Tally the lines in the data below where the word "Conditions" appears, and give the tally alone.

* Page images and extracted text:
--
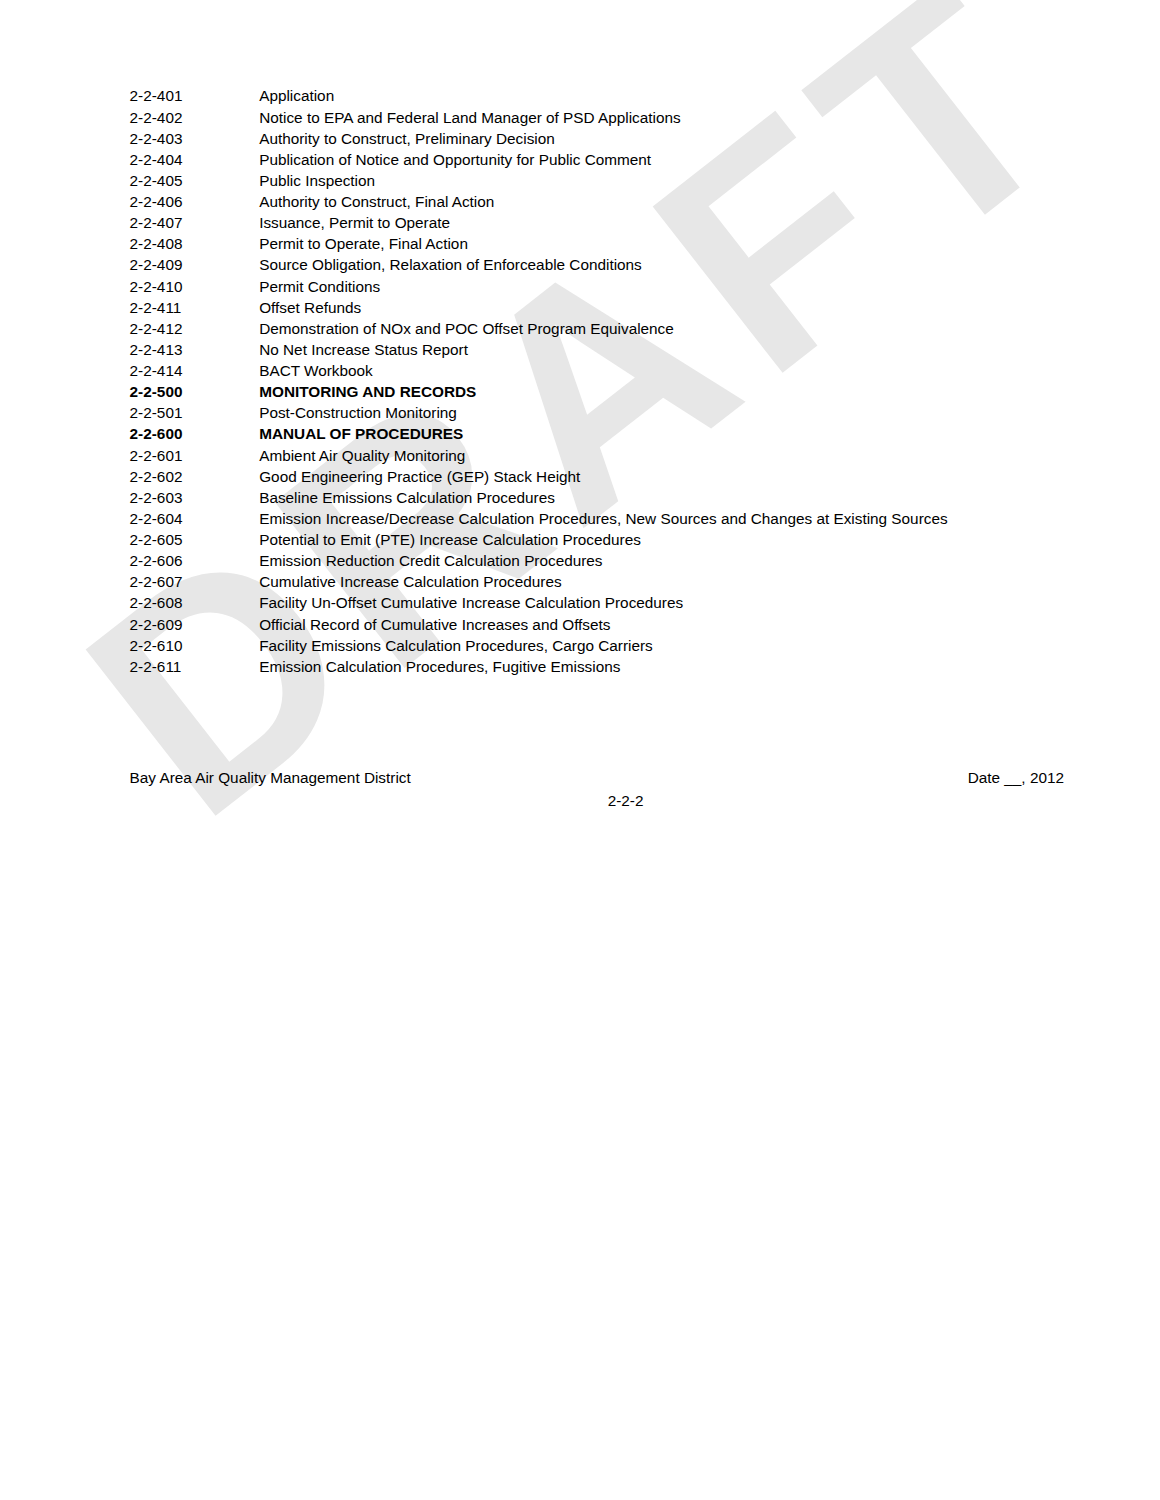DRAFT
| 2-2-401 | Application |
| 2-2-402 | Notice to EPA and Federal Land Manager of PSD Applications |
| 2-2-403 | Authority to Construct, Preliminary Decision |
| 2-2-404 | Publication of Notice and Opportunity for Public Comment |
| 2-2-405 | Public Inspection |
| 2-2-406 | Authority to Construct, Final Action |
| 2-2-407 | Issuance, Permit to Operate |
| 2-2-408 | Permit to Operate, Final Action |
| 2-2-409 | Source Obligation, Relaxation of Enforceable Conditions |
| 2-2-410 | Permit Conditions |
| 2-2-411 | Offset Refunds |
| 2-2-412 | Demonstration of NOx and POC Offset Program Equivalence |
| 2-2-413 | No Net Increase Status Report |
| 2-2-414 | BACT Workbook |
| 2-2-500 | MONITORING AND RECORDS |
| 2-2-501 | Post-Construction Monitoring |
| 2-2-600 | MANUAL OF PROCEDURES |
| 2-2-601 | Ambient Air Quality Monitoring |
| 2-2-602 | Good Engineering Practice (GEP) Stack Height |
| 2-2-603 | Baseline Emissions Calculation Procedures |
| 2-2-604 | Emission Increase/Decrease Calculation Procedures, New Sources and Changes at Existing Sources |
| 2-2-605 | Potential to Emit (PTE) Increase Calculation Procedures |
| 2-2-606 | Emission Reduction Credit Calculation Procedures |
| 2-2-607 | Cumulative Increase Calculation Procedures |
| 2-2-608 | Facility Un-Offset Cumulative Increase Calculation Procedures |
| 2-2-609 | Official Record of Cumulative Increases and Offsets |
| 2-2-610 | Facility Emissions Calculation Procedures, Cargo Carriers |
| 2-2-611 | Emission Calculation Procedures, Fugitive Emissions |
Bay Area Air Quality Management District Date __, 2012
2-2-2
--
* EXERCISE ANSWER:
2